Data entries
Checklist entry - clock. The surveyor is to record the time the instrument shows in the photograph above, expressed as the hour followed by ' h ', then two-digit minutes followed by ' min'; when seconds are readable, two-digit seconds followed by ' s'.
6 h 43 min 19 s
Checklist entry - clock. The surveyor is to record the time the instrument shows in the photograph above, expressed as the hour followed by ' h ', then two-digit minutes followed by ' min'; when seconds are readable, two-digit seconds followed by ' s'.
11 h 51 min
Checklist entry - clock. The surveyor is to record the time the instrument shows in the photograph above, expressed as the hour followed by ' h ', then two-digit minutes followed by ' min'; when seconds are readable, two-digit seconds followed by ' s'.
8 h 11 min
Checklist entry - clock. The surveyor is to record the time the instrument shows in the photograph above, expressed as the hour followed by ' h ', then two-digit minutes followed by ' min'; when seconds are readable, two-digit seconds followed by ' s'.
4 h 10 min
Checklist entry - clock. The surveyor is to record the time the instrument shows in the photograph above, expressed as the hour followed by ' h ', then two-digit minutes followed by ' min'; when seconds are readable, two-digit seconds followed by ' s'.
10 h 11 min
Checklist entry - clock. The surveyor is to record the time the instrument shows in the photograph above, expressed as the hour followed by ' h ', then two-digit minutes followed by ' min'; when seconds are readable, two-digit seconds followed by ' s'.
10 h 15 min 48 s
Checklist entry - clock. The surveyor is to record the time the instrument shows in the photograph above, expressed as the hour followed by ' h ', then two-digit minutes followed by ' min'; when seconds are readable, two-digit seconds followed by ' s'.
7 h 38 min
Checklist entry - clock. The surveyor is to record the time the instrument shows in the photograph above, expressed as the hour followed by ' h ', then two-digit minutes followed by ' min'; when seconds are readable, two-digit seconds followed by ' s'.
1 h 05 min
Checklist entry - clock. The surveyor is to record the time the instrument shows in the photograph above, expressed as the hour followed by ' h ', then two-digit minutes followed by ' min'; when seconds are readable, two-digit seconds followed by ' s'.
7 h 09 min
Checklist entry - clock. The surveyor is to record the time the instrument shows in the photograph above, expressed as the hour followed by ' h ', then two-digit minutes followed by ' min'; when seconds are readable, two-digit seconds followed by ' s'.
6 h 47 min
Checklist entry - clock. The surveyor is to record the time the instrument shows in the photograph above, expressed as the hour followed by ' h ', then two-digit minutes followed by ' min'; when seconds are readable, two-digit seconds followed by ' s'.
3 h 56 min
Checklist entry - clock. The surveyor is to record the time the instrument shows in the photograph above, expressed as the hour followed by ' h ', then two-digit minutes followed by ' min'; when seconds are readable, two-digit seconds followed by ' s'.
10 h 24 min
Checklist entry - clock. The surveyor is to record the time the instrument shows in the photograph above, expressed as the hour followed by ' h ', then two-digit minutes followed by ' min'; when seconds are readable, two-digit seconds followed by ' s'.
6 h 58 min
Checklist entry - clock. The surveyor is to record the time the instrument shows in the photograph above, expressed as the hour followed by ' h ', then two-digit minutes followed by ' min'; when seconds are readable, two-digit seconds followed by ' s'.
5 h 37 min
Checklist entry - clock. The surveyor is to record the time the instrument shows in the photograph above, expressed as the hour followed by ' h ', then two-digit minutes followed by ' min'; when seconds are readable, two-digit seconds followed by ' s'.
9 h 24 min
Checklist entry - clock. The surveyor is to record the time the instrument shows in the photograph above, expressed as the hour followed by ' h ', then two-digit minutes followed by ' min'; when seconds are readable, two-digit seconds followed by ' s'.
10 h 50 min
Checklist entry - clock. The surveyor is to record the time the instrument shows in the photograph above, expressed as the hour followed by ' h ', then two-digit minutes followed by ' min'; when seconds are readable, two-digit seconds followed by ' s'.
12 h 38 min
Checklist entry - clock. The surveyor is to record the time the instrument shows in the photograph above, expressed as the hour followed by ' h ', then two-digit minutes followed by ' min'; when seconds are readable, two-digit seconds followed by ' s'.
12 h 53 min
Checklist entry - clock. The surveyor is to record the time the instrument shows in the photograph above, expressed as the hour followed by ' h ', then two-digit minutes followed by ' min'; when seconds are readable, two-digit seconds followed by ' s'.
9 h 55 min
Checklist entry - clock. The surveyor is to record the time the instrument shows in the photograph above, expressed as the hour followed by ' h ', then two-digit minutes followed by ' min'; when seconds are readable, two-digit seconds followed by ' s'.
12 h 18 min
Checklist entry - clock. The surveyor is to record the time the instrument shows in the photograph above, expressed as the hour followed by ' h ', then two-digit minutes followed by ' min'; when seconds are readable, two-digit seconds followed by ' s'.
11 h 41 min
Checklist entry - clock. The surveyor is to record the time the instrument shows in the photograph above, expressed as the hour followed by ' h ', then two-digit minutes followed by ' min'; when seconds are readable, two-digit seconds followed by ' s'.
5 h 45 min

**Work to complete**
Put every one of the lines above into a JSON list of strings, one string per line, and skip any blank lines.

**Task output**
[
  "Checklist entry - clock. The surveyor is to record the time the instrument shows in the photograph above, expressed as the hour followed by ' h ', then two-digit minutes followed by ' min'; when seconds are readable, two-digit seconds followed by ' s'.",
  "6 h 43 min 19 s",
  "Checklist entry - clock. The surveyor is to record the time the instrument shows in the photograph above, expressed as the hour followed by ' h ', then two-digit minutes followed by ' min'; when seconds are readable, two-digit seconds followed by ' s'.",
  "11 h 51 min",
  "Checklist entry - clock. The surveyor is to record the time the instrument shows in the photograph above, expressed as the hour followed by ' h ', then two-digit minutes followed by ' min'; when seconds are readable, two-digit seconds followed by ' s'.",
  "8 h 11 min",
  "Checklist entry - clock. The surveyor is to record the time the instrument shows in the photograph above, expressed as the hour followed by ' h ', then two-digit minutes followed by ' min'; when seconds are readable, two-digit seconds followed by ' s'.",
  "4 h 10 min",
  "Checklist entry - clock. The surveyor is to record the time the instrument shows in the photograph above, expressed as the hour followed by ' h ', then two-digit minutes followed by ' min'; when seconds are readable, two-digit seconds followed by ' s'.",
  "10 h 11 min",
  "Checklist entry - clock. The surveyor is to record the time the instrument shows in the photograph above, expressed as the hour followed by ' h ', then two-digit minutes followed by ' min'; when seconds are readable, two-digit seconds followed by ' s'.",
  "10 h 15 min 48 s",
  "Checklist entry - clock. The surveyor is to record the time the instrument shows in the photograph above, expressed as the hour followed by ' h ', then two-digit minutes followed by ' min'; when seconds are readable, two-digit seconds followed by ' s'.",
  "7 h 38 min",
  "Checklist entry - clock. The surveyor is to record the time the instrument shows in the photograph above, expressed as the hour followed by ' h ', then two-digit minutes followed by ' min'; when seconds are readable, two-digit seconds followed by ' s'.",
  "1 h 05 min",
  "Checklist entry - clock. The surveyor is to record the time the instrument shows in the photograph above, expressed as the hour followed by ' h ', then two-digit minutes followed by ' min'; when seconds are readable, two-digit seconds followed by ' s'.",
  "7 h 09 min",
  "Checklist entry - clock. The surveyor is to record the time the instrument shows in the photograph above, expressed as the hour followed by ' h ', then two-digit minutes followed by ' min'; when seconds are readable, two-digit seconds followed by ' s'.",
  "6 h 47 min",
  "Checklist entry - clock. The surveyor is to record the time the instrument shows in the photograph above, expressed as the hour followed by ' h ', then two-digit minutes followed by ' min'; when seconds are readable, two-digit seconds followed by ' s'.",
  "3 h 56 min",
  "Checklist entry - clock. The surveyor is to record the time the instrument shows in the photograph above, expressed as the hour followed by ' h ', then two-digit minutes followed by ' min'; when seconds are readable, two-digit seconds followed by ' s'.",
  "10 h 24 min",
  "Checklist entry - clock. The surveyor is to record the time the instrument shows in the photograph above, expressed as the hour followed by ' h ', then two-digit minutes followed by ' min'; when seconds are readable, two-digit seconds followed by ' s'.",
  "6 h 58 min",
  "Checklist entry - clock. The surveyor is to record the time the instrument shows in the photograph above, expressed as the hour followed by ' h ', then two-digit minutes followed by ' min'; when seconds are readable, two-digit seconds followed by ' s'.",
  "5 h 37 min",
  "Checklist entry - clock. The surveyor is to record the time the instrument shows in the photograph above, expressed as the hour followed by ' h ', then two-digit minutes followed by ' min'; when seconds are readable, two-digit seconds followed by ' s'.",
  "9 h 24 min",
  "Checklist entry - clock. The surveyor is to record the time the instrument shows in the photograph above, expressed as the hour followed by ' h ', then two-digit minutes followed by ' min'; when seconds are readable, two-digit seconds followed by ' s'.",
  "10 h 50 min",
  "Checklist entry - clock. The surveyor is to record the time the instrument shows in the photograph above, expressed as the hour followed by ' h ', then two-digit minutes followed by ' min'; when seconds are readable, two-digit seconds followed by ' s'.",
  "12 h 38 min",
  "Checklist entry - clock. The surveyor is to record the time the instrument shows in the photograph above, expressed as the hour followed by ' h ', then two-digit minutes followed by ' min'; when seconds are readable, two-digit seconds followed by ' s'.",
  "12 h 53 min",
  "Checklist entry - clock. The surveyor is to record the time the instrument shows in the photograph above, expressed as the hour followed by ' h ', then two-digit minutes followed by ' min'; when seconds are readable, two-digit seconds followed by ' s'.",
  "9 h 55 min",
  "Checklist entry - clock. The surveyor is to record the time the instrument shows in the photograph above, expressed as the hour followed by ' h ', then two-digit minutes followed by ' min'; when seconds are readable, two-digit seconds followed by ' s'.",
  "12 h 18 min",
  "Checklist entry - clock. The surveyor is to record the time the instrument shows in the photograph above, expressed as the hour followed by ' h ', then two-digit minutes followed by ' min'; when seconds are readable, two-digit seconds followed by ' s'.",
  "11 h 41 min",
  "Checklist entry - clock. The surveyor is to record the time the instrument shows in the photograph above, expressed as the hour followed by ' h ', then two-digit minutes followed by ' min'; when seconds are readable, two-digit seconds followed by ' s'.",
  "5 h 45 min"
]